Present user needs in the context of business outcomes.
If that doesn't work, it's time to find a new job before this one melts down.
Align user needs with business outcomes
Based on your description, it sounds like
- You've done a good job of expressing the user's desire for the enhancement.
- The rest of the organization has done a good job of expressing business outcomes.
Given the two in isolation, the business outcome will always win. Especially in an organization that hasn't kept up with the current state product design practices.
Keep the proper structure of product strategy in mind:
Product Vision ➝ Initiatives ➝ Epics ➝ Stories ➝ Tasks
The vision and resulting initiatives will drive everything downstream. If you can't impact things at that level, you'll fail.
Healthy product development roles
In a typical, healthy software organization:
The UX designer would focus on user needs and discovering opportunities in that domain.
The Executive team would focus on market and financial needs and define targets in that domain.
The Product Manager would be responsible for marrying the two, communicating the opportunity to leadership, and prioritizing the backlog accordingly.

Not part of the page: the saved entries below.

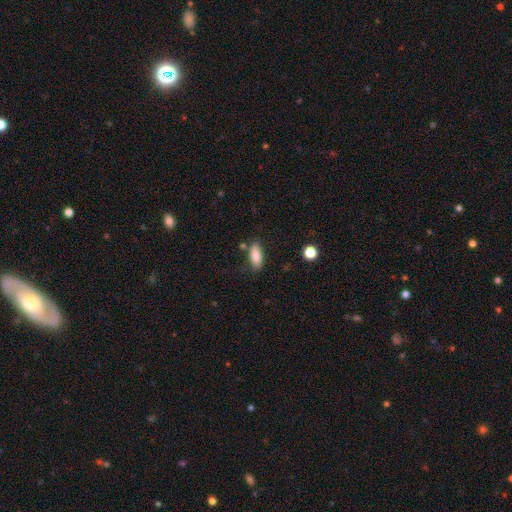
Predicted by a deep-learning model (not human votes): This is clearly a smooth galaxy (85%). How rounded: likely in between (78%). Merging: likely none (77%).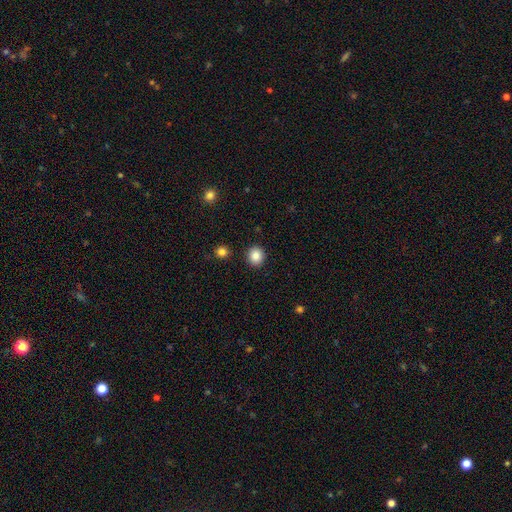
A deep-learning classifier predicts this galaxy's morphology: Q: Smooth or featured?
A: smooth (87%); runner-up: star or artifact (9%)
Q: How rounded?
A: round (84%); runner-up: in between (15%)
Q: Merging?
A: none (91%); runner-up: minor disturbance (5%)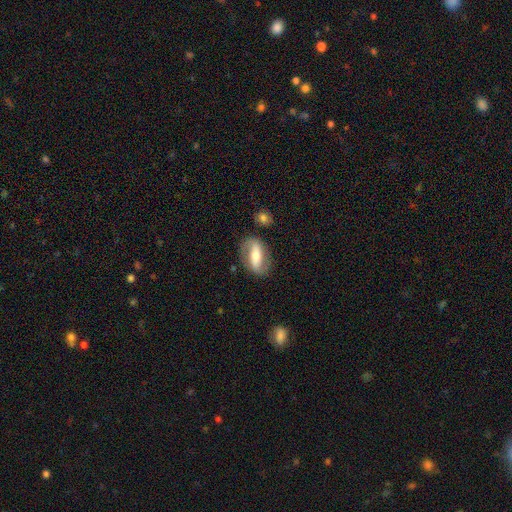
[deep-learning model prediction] Overall: featured or disk (62%; smooth 31%). Edge-on disk: no (86%). Bar: strong (60%; weak 24%). Spiral arms: yes (70%). Bulge size: moderate (61%; small 24%). Merging: none (78%).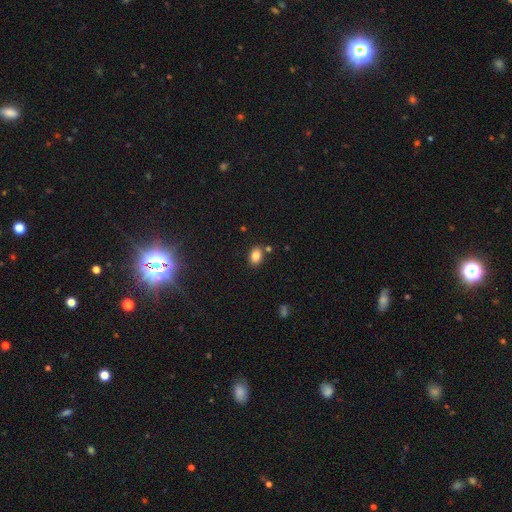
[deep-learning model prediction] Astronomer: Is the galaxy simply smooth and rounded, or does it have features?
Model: smooth — 84%.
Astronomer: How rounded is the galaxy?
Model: in between — 81%.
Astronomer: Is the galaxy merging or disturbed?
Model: none — 79%.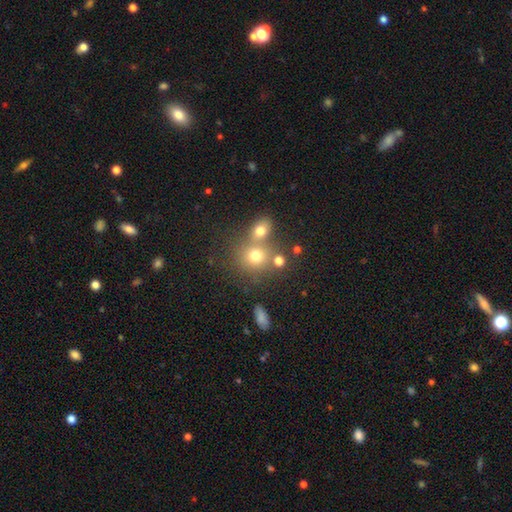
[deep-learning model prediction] Smooth or featured?
  - smooth: 71% *
  - star or artifact: 16%
  - featured or disk: 13%
How rounded?
  - round: 79% *
  - in between: 20%
  - cigar-shaped: 1%
Merging?
  - none: 50% *
  - merger: 36%
  - minor disturbance: 9%
  - major disturbance: 5%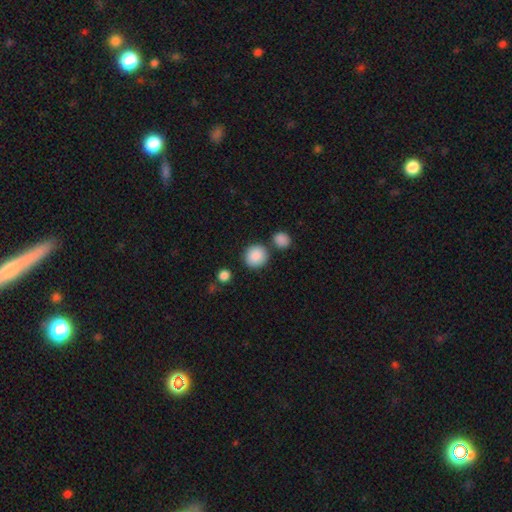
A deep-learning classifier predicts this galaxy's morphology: Smooth or featured? Predicted: smooth (p=0.88). How rounded? Predicted: round (p=0.89). Merging? Predicted: none (p=0.78).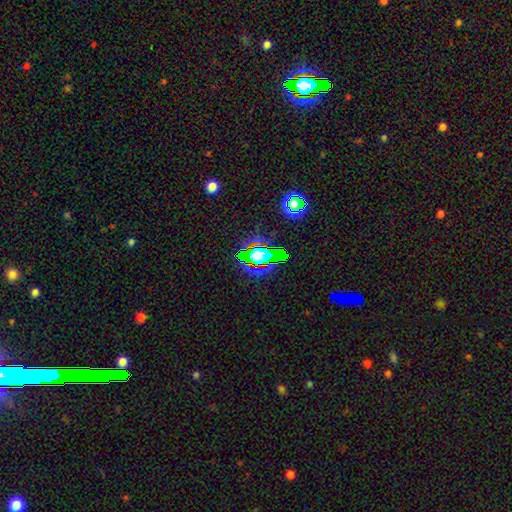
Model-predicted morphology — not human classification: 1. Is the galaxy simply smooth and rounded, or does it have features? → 57% star or artifact, 27% smooth, 16% featured or disk.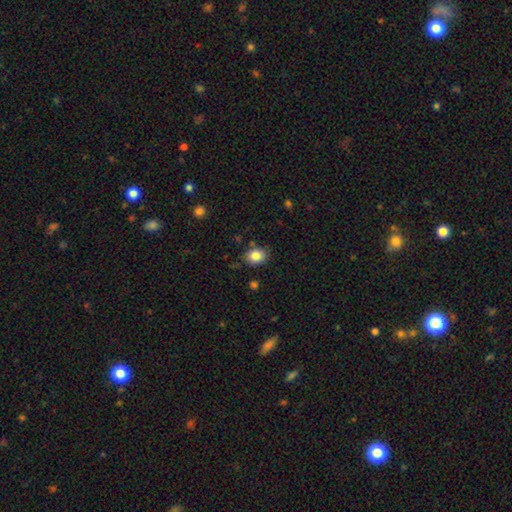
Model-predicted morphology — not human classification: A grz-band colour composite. It shows a smooth galaxy with no disk features (84%) that is round (52%). Merging: none (82%).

In your case, the Product Manager either doesn't have the ability to understand how user and business come together or there's undue pressure to simply accept the Exec team's orders without modification. That's a very bad situation that will lead to failure.
Filling the gap
Before you throw in the towel, try to do the Product Manager's job. Reframe your priorities based on how they'll change your position in the market and provide real returns. Compare the current features to user expectations and how user frustration or lack of usability will cost your users, drive product abandonment, and negatively impact MRR (monthly recurring revenue).
Product decision making framework
I don't remember where I found this, but I've been using it for years and it's an incredibly helpful way to get everyone to understand priorities ...
If you can get the product strategy correctly defined (which may be difficult in your case), the revenue calculation is your next biggest deciding factor. That's hard to estimate and it will certainly be a team effort. You might have to do the legwork to do market research, talk with other department heads (Sales and Ops come to mind), and chat with actual decision makers on the client end. It may not be your job, but it's good experience in the end and it may just save your company's product from impending doom.
Sidebar on the state of your software
If your product doesn't "know actually when a message have been read and by who" and will require "a lot of time to do" I'd venture a guess that it's ready to be rewritten. There's also a good chance you need a new engineering team, or at least a new leader to make that evaluation. Those are tough calls to make, but I've seen a lot of products fail because they were afraid to accept that reality.
Does the Kano model apply?
SPavel references the Kano model's view on satisfaction gains across the three basic feature types: basic, performer, and exciter/delighter. Kano tells us latter two will give you the biggest satisfaction gains, which is often true. Your organization is (knowingly or not) applying this theory. However, the Kano model assumes you already have the minimum requirements in place and your product provides the necessary features of basic usability and function. Application of the Kano model to defend avoiding the basics is gross misunderstanding.
IOW, Kano applies, but not like your organization thinks it does.
Reality check 💔 😬
I think that's all great stuff and it would be smart of you to make the effort. On the other hand, it's incredibly optimistic to think the organization is going to be transformed when you show them the light.
While you're trying to change the world, also start looking for a new job. Changing jobs is often hard, unpleasant, and rarely solves all your problems. But it's not smart to keep sailing on a sinking boat either (read Joseph Conrad's Youth sometime).